Plus, as with the Slapstick Masters disc, Shepard augments these new editions with brand new Dolby Digital 2.0 musical scores from The Alloy Orchestra, the most eclectic and eccentric — and brilliant — film re-scorers working. This Boston-based trio possesses the uncanny ability to be hip, odd, clever, raucous, delicate, or playful while simultaneously showing respect and affection for the films we're watching. Their nontraditional percussive, quirky orchestrations are action- and scene-tailored while avoiding the temptations of "old-timey" clichés or "postmodern" Philip Glass-style avant-garde ambiguities. Their scores are thoroughly modern but aren't likely to ever feel frozen into a definable now. In 1999 Entertainment Weekly listed them among "The 100 Most Creative People in Entertainment."

Visually, the prints here exhibit — as Shepard noted in an email to me — the remarkable advances in telecine mastering that have occurred since he last worked on these films for Kino nine years ago. While the Kino discs remain very good, these new Image editions are superior. They show greater cleanliness, clarity, definition, and black-and-white tone balance. The General comes from a better source master print alogether, I'm assuming a 35mm print struck from an original camera negative. (Shepard, under a contractual non-disclosure agreement, is mum on this point and don't think I didn't try.) Running speeds are adjusted properly for both The General (76 minutes at 26 frames per second) and Steamboat Bill, Jr. (70 minutes at 24 frames per second).

Furthermore, The General well-done sepia tone tinting enhances the visual impact without being oversaturated or jarring. Flesh tones look like flesh tones, and it's achieved subtly, with no "painted in" garishness.

Bottom line: I've never seen The General look so visually fresh and rich before this edition, which is now the one that'll get slid into the player whenever I want to show the film to benighted friends.

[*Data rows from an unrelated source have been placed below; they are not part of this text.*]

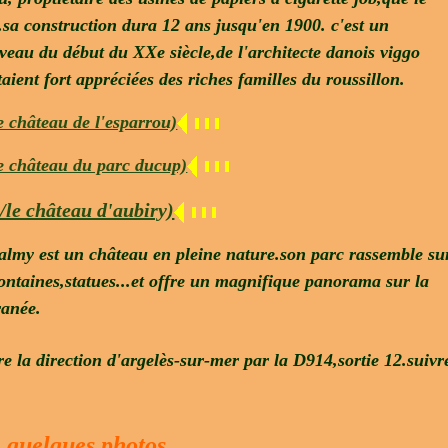
8.sa construction dura 12 ans jusqu'en 1900. c'est un
veau du début du XXe siècle,de l'architecte danois viggo
taient fort appréciées des riches familles du roussillon.
e château de l'esparrou)
le château du parc ducup)
/le château d'aubiry)
valmy est un château en pleine nature.son parc rassemble su
fontaines,statues...et offre un magnifique panorama sur la
ranée.
e la direction d'argelès-sur-mer par la D914,sortie 12.suivr
quelques photos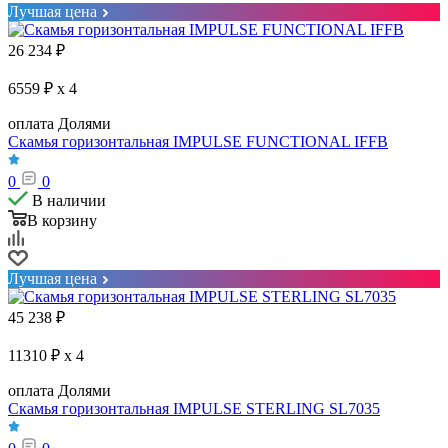
Лучшая цена
26 234
₽
6559 ₽ x 4
оплата Долями
Скамья горизонтальная IMPULSE FUNCTIONAL IFFB
0
0
В наличии
В корзину
Лучшая цена
45 238
₽
11310 ₽ x 4
оплата Долями
Скамья горизонтальная IMPULSE STERLING SL7035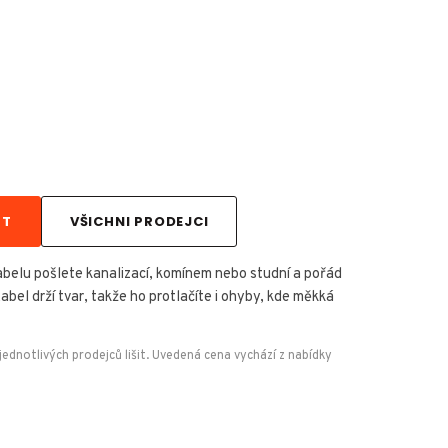
FT
VŠICHNI PRODEJCI
belu pošlete kanalizací, komínem nebo studní a pořád
Kabel drží tvar, takže ho protlačíte i ohyby, kde měkká
dnotlivých prodejců lišit. Uvedená cena vychází z nabídky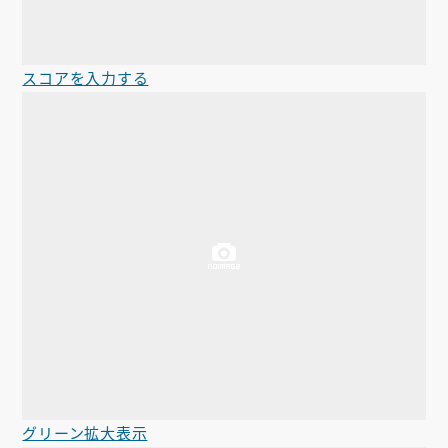
スコアを入力する
グリーン拡大表示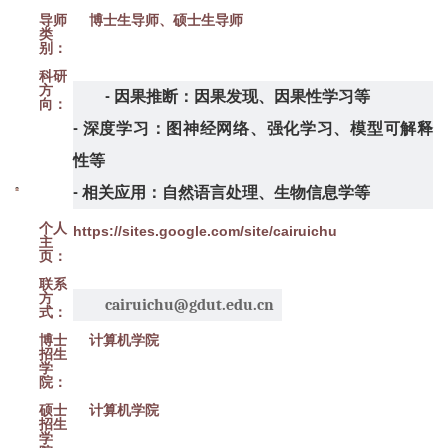
导师
博士生导师、硕士生导师
类
别：
科研
方
-
因果推断：因果发现、因果性学习等
向：
-
深度学习：图神经网络、强化学习、模型可解释
性等
-
相关应用：自然语言处理、生物信息学等
个人
https://sites.google.com/site/cairuichu
主
页：
联系
方
cairuichu@gdut.edu.cn
式：
博士
计算机学院
招生
学
院：
硕士
计算机学院
招生
学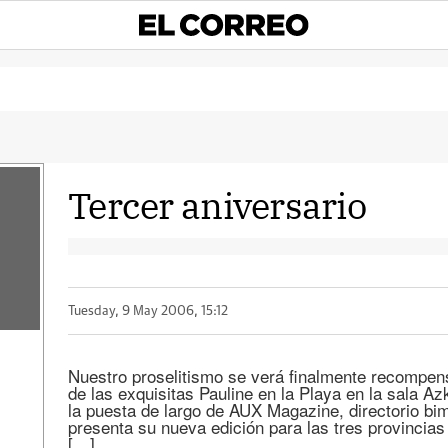
Tercer aniversario
Tuesday, 9 May 2006, 15:12
Nuestro proselitismo se verá finalmente recompen
de las exquisitas Pauline en la Playa en la sala A
la puesta de largo de AUX Magazine, directorio bim
presenta su nueva edición para las tres provincia
[…]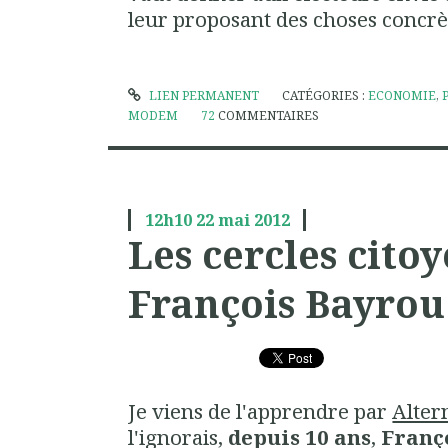
leur proposant des choses concrè
LIEN PERMANENT
CATÉGORIES :
ECONOMIE
,
MODEM
72
COMMENTAIRES
12h10
22
mai 2012
Les cercles cito
François Bayrou
Je viens de l'apprendre par
Alter
l'ignorais,
depuis 10 ans
,
Franç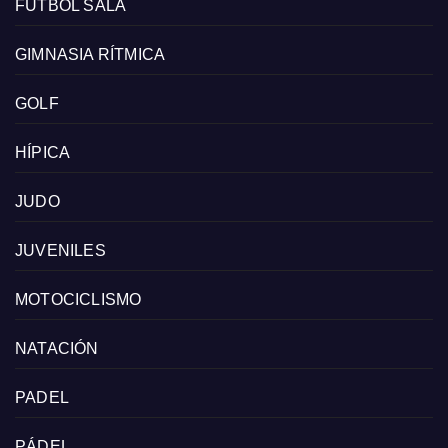
FÚTBOL SALA
GIMNASIA RÍTMICA
GOLF
HÍPICA
JUDO
JUVENILES
MOTOCICLISMO
NATACIÓN
PADEL
PÁDEL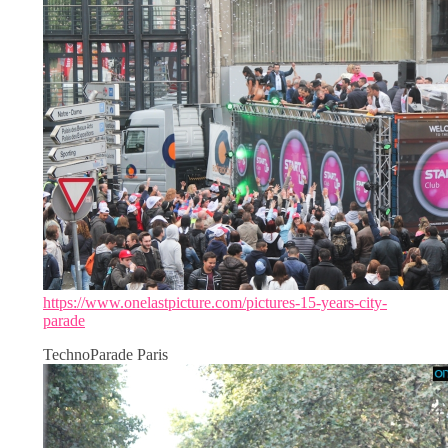
https://www.onelastpicture.com/pictures-15-years-city-
parade
TechnoParade Paris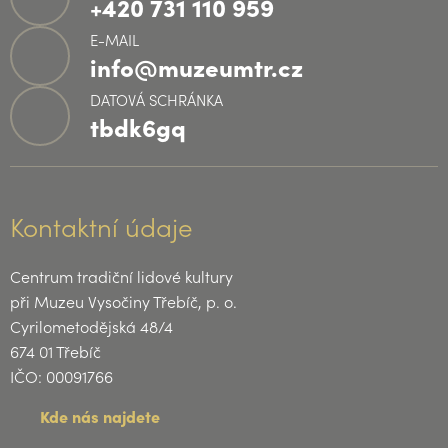
+420 731 110 959
E-MAIL
info@muzeumtr.cz
DATOVÁ SCHRÁNKA
tbdk6gq
Kontaktní údaje
Centrum tradiční lidové kultury
při Muzeu Vysočiny Třebíč, p. o.
Cyrilometodějská 48/4
674 01 Třebíč
IČO: 00091766
Kde nás najdete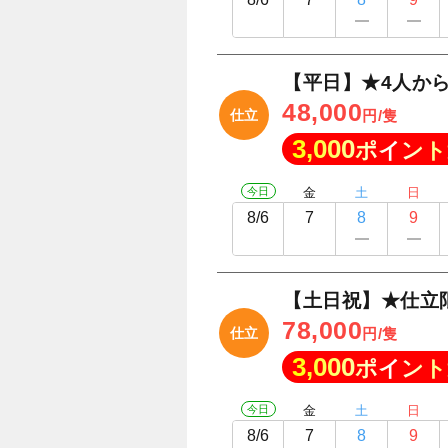
【平日】★4人か
48,000
仕立
円/隻
3,000
ポイント
今日
金
土
日
8/6
7
8
9
【土日祝】★仕立
78,000
仕立
円/隻
3,000
ポイント
今日
金
土
日
8/6
7
8
9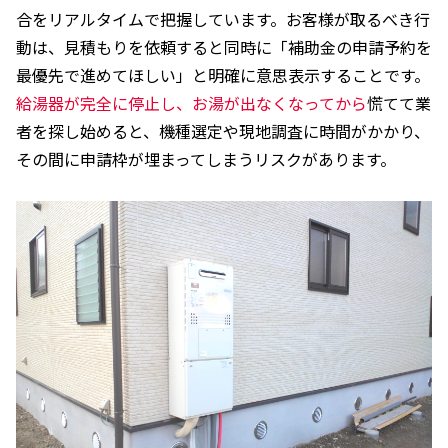
合をリアルタイムで把握しています。お客様が取るべき行
動は、見積もりを依頼すると同時に「補助金の申請予約を
最優先で進めてほしい」と明確に意思表示することです。
給湯器が完全に停止し、お湯が出なくなってから
慌てて業
者を探し始めると、機種選定や現地調査に時間がかかり、
その間に申請枠が埋まってしまうリスクがあります。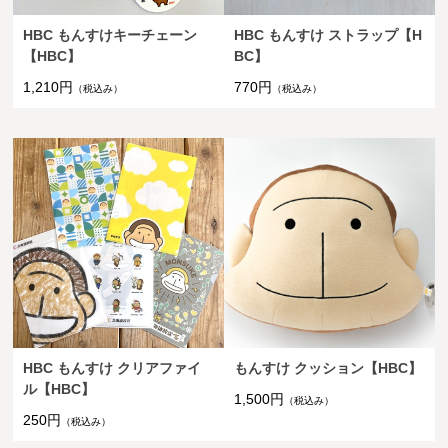
HBC もんすけキーチェーン
HBC もんすけ ストラップ【H
【HBC】
BC】
1,210円
770円
（税込み）
（税込み）
HBC もんすけ クリアファイ
もんすけ クッション【HBC】
ル【HBC】
1,500円
（税込み）
250円
（税込み）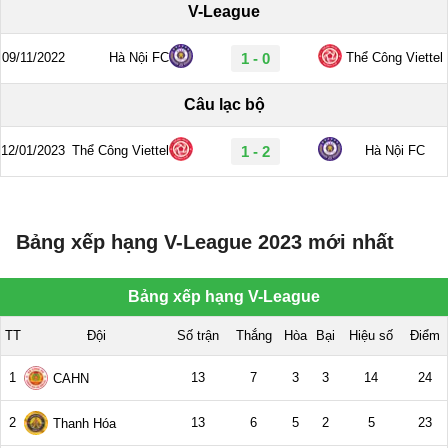
Bảng xếp hạng V-League 2023 mới nhất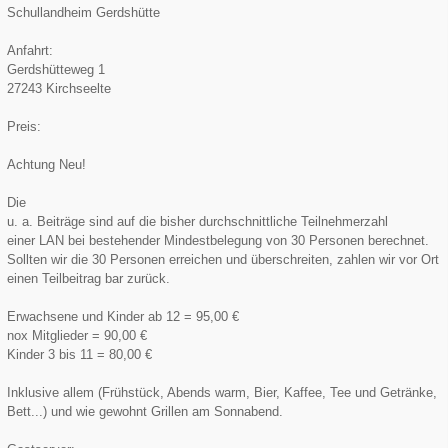
Schullandheim Gerdshütte
Anfahrt:
Gerdshütteweg 1
27243 Kirchseelte
Preis:
Achtung Neu!
Die
u. a. Beiträge sind auf die bisher durchschnittliche Teilnehmerzahl
einer LAN bei bestehender Mindestbelegung von 30 Personen berechnet.
Sollten wir die 30 Personen erreichen und überschreiten, zahlen wir vor Ort
einen Teilbeitrag bar zurück.
Erwachsene und Kinder ab 12 = 95,00 €
nox Mitglieder = 90,00 €
Kinder 3 bis 11 = 80,00 €
Inklusive allem (Frühstück, Abends warm, Bier, Kaffee, Tee und Getränke,
Bett...) und wie gewohnt Grillen am Sonnabend.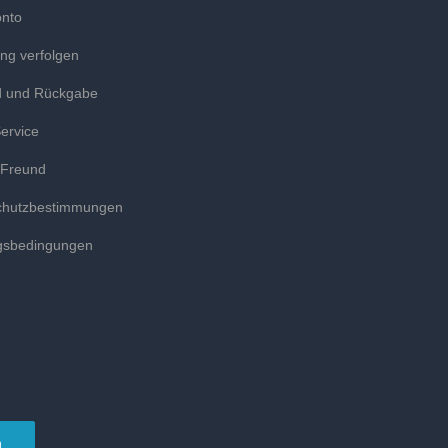
onto
ung verfolgen
d und Rückgabe
ervice
 Freund
chutzbestimmungen
gsbedingungen
n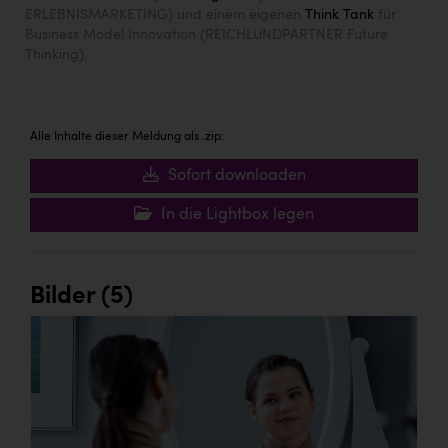
ERLEBNISMARKETING) und einem eigenen
Think Tank
für
Business Model Innovation (REICHLUNDPARTNER Future
Thinking).
Alle Inhalte dieser Meldung als .zip:
Sofort downloaden
In die Lightbox legen
Bilder (5)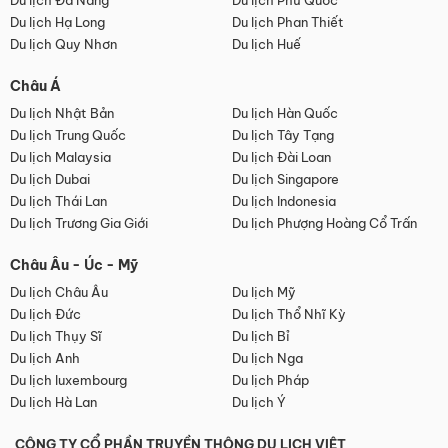
Du lịch Đà Nẵng
Du lịch Phú Quốc
Du lịch Hạ Long
Du lịch Phan Thiết
Du lịch Quy Nhơn
Du lịch Huế
Châu Á
Du lịch Nhật Bản
Du lịch Hàn Quốc
Du lịch Trung Quốc
Du lịch Tây Tạng
Du lịch Malaysia
Du lịch Đài Loan
Du lịch Dubai
Du lịch Singapore
Du lịch Thái Lan
Du lịch Indonesia
Du lịch Trương Gia Giới
Du lịch Phượng Hoàng Cổ Trấn
Châu Âu - Úc - Mỹ
Du lịch Châu Âu
Du lịch Mỹ
Du lịch Đức
Du lịch Thổ Nhĩ Kỳ
Du lịch Thụy Sĩ
Du lịch Bỉ
Du lịch Anh
Du lịch Nga
Du lịch luxembourg
Du lịch Pháp
Du lịch Hà Lan
Du lịch Ý
CÔNG TY CỔ PHẦN TRUYỀN THÔNG DU LỊCH VIỆT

Steamboat Bill, Jr. comes untinted, but it too is cleaner, sharper, and benefits from recent improvements in film preservation and DVD authoring. The source master is in very good condition. Its black-and-white gray tones are smooth and solid.

The Alloy Orchestra scores are likewise the new soundtracks of choice for residential Keatonfests. Both are full-bodied with strong dynamic range and digital-to-digital clarity. The all-new orchestration for The General brings out the narrative's darker tones, treating it more as a suspenseful chase thriller than as a slide-whistle-and-slapstick comedy. It's a bold yet appropriate choice. The score supports both the dramatic and comic elements without (as typical "silent film" soundtracks tend to do) shirking the former and overemphasizing the latter. Alloy understands that Keaton's painstakingly crafted comedy needs no underlining or boldfacing from them. (On the Slapstick Masters collection, their score for Chaplin's Easy Street also lifts up that film's darker currents.) They are at their best with scores honed over many live performances in concert with the respective movies, as is the case for both The General and Steamboat Bill, Jr. In Steamboat they cut loose for some uptempo fun, highlighting a bluesy harmonica and banjo motif. The cyclone scene is a percussionist's party mix.

This new release of two essential silent-screen classics is a must-see for those who already consider themselves Keaton fans and for anyone who'd like to see what all the fuss is about. Tell 'em Jackie Chan and Sylvester Stallone sent you.